- **WHAT NEEDS TO BE DONE**
Would you extract the whole listing below and retype it exactly?

- **DATA**

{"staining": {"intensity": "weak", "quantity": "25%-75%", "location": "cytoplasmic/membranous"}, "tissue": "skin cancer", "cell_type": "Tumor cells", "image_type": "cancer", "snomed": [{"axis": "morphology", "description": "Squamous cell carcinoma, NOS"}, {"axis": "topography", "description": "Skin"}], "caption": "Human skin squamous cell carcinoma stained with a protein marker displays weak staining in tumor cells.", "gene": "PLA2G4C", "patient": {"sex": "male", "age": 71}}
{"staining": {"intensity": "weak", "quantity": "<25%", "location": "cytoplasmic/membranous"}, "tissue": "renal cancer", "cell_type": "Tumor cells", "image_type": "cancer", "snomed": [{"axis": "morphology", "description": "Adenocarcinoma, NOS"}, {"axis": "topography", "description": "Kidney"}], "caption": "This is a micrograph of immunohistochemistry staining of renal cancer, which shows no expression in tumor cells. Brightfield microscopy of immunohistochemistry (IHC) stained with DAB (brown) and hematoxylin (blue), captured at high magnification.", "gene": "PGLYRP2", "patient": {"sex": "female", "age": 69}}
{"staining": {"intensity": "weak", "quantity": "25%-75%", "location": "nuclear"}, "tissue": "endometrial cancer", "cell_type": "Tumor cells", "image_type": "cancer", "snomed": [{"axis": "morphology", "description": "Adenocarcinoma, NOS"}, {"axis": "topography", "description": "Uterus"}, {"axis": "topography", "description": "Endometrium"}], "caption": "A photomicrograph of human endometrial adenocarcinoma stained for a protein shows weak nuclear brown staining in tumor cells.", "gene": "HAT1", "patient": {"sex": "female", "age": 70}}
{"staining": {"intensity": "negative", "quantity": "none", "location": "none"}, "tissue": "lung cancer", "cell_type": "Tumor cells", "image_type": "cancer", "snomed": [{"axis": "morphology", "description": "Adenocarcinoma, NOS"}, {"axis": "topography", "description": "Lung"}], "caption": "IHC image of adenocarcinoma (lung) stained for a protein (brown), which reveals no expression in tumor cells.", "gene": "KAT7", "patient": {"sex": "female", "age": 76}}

- **OUTPUT**
{"staining": {"intensity": "weak", "quantity": "25%-75%", "location": "cytoplasmic/membranous"}, "tissue": "skin cancer", "cell_type": "Tumor cells", "image_type": "cancer", "snomed": [{"axis": "morphology", "description": "Squamous cell carcinoma, NOS"}, {"axis": "topography", "description": "Skin"}], "caption": "Human skin squamous cell carcinoma stained with a protein marker displays weak staining in tumor cells.", "gene": "PLA2G4C", "patient": {"sex": "male", "age": 71}}
{"staining": {"intensity": "weak", "quantity": "<25%", "location": "cytoplasmic/membranous"}, "tissue": "renal cancer", "cell_type": "Tumor cells", "image_type": "cancer", "snomed": [{"axis": "morphology", "description": "Adenocarcinoma, NOS"}, {"axis": "topography", "description": "Kidney"}], "caption": "This is a micrograph of immunohistochemistry staining of renal cancer, which shows no expression in tumor cells. Brightfield microscopy of immunohistochemistry (IHC) stained with DAB (brown) and hematoxylin (blue), captured at high magnification.", "gene": "PGLYRP2", "patient": {"sex": "female", "age": 69}}
{"staining": {"intensity": "weak", "quantity": "25%-75%", "location": "nuclear"}, "tissue": "endometrial cancer", "cell_type": "Tumor cells", "image_type": "cancer", "snomed": [{"axis": "morphology", "description": "Adenocarcinoma, NOS"}, {"axis": "topography", "description": "Uterus"}, {"axis": "topography", "description": "Endometrium"}], "caption": "A photomicrograph of human endometrial adenocarcinoma stained for a protein shows weak nuclear brown staining in tumor cells.", "gene": "HAT1", "patient": {"sex": "female", "age": 70}}
{"staining": {"intensity": "negative", "quantity": "none", "location": "none"}, "tissue": "lung cancer", "cell_type": "Tumor cells", "image_type": "cancer", "snomed": [{"axis": "morphology", "description": "Adenocarcinoma, NOS"}, {"axis": "topography", "description": "Lung"}], "caption": "IHC image of adenocarcinoma (lung) stained for a protein (brown), which reveals no expression in tumor cells.", "gene": "KAT7", "patient": {"sex": "female", "age": 76}}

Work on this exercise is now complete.